Underneath the Sycamore Tree
He chuckles softly over her disbelief in his reasoning. “Emery made a good point. Literature isn’t always going to give us the content we desire. It’s important to change up what’s expected of the student’s, including how political and personal experiences impact people in everyday life.”
I can’t help but notice how he looks at me while he delivers the last part.
When it’s time to start, only a few of the girls join us. It seems like Book Club won’t exist past Christmas break at the rate it’s deteriorating. I know it was going to be tested through the semester, but I’d hoped more people would join.
Halfway through our conversation on first thoughts of what we were assigned to read, my vision grows fuzzy. Blinking past the blurriness as I stare at the girl whose name I can never seem to remember, I take a few deep breaths and sway slightly in my chair. From the not so far distance of my conscience, a headache forms heavy and unforgiving.
It’s been a couple weeks since one settled into my temples. I thought I was finally getting relief, but maybe Cam’s suggestion on seeing a neurologist will give me answers. She’s on medicine for chronic migraines, so she’s willing to set up a new patient appointment for me.

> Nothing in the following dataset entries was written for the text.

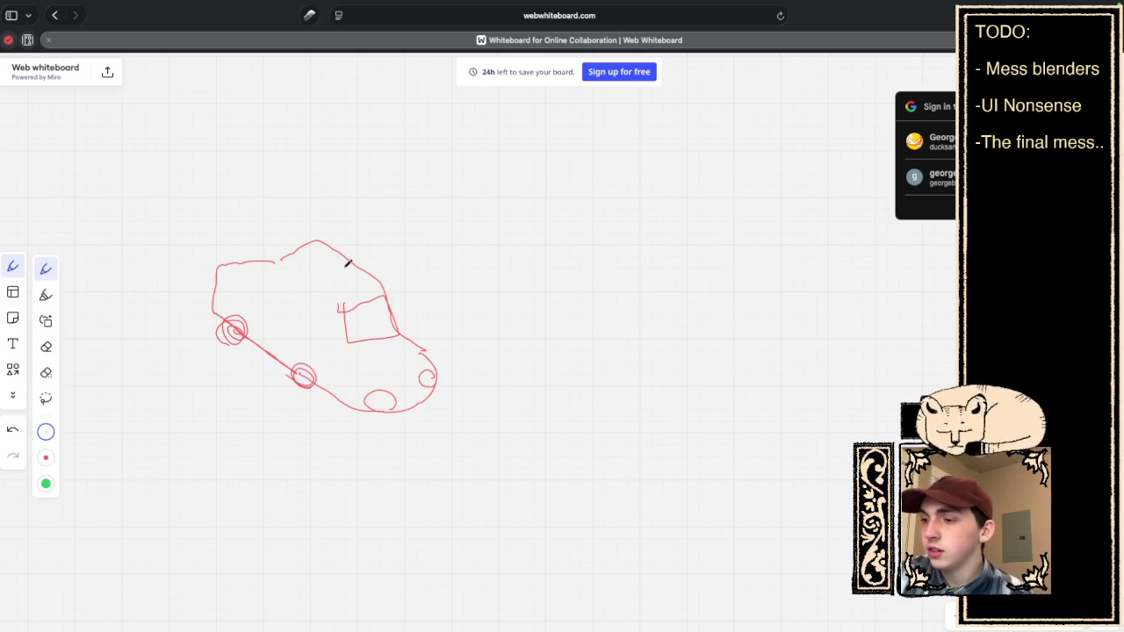
mouse_move(270, 299)
mouse_down()
mouse_move(333, 334)
mouse_move(326, 301)
mouse_move(274, 281)
mouse_move(265, 295)
mouse_up()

Rubbing at my eyes, I try to focus on what Mr. Nichols is responding with. He’s talking about feminism and the main character’s forced submission to her commander.
Survival mode.
I know it well.
Why am I so nauseous all of a sudden?
I try to distract myself, thinking about how to add my commentary in. I could talk about how the women pitted themselves against each other as a new form of feminism. Survival of the fittest and all that.

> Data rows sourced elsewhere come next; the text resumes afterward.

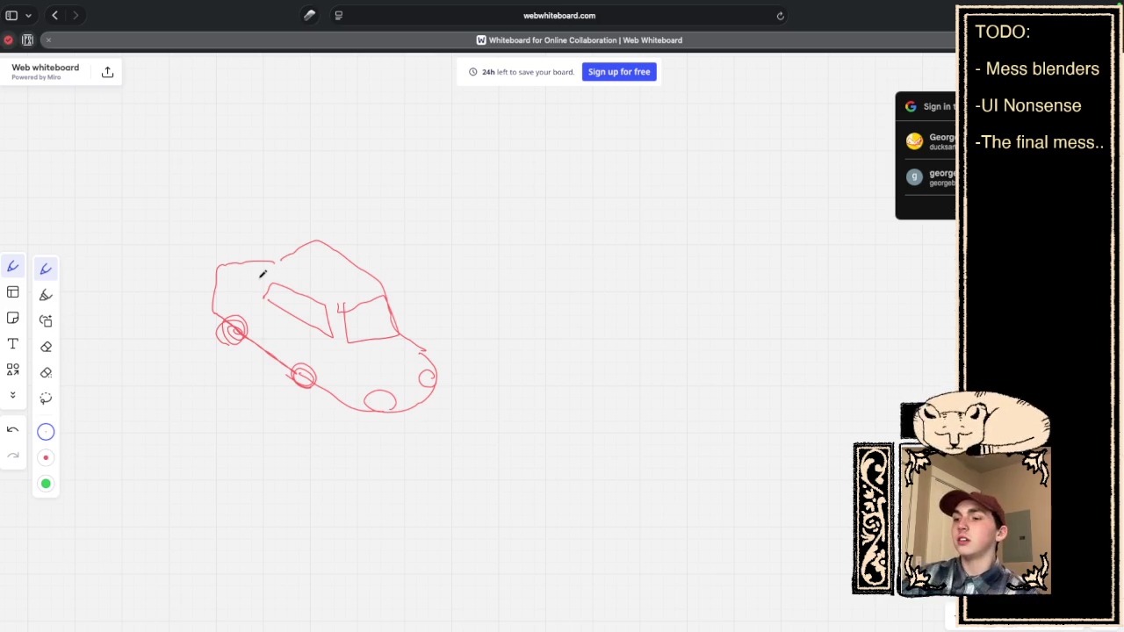
Handwrite 'Spin' with a curly bracket under the car and start a panel box's left edge.
mouse_move(263, 440)
mouse_down()
mouse_move(258, 453)
mouse_move(278, 452)
mouse_move(295, 429)
mouse_move(312, 444)
mouse_move(265, 414)
mouse_up()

The idea of opening my mouth right now doesn’t seem like the best idea, so I swallow the temptation to throw up and start collecting my belongings with shaky hands.
Nichols mentions the color theme.
Red for the Handmaids.
Blue for the Wives.
Green for the Marthas.
I’m turning green right now.
Annabel stares.
Mr. Nichols says my name.
I bolt out of the library on unsteady legs. Dizziness greets my every step as I run towards the nearest trash can I see in the hall.
My name is being called.
It’s getting louder.
I’m getting sicker.
I vomit as my hair is pulled back.
Not by Annabel.
By Mr. Nichols.
I’d swear if I could.
Instead, I empty my stomach and pray that I pass out to avoid further humiliation.
Be careful what you wish for.
Chapter Twenty-Seven
I shoot Dad daggers with my eyes from the backseat of the car while Mama tries collecting herself in the phone pressed to my ear. Despite insisting I was fine, Dad and Cam dragged me to the hospital for a second opinion where he called Mama as a grouchy old nurse checked my vitals.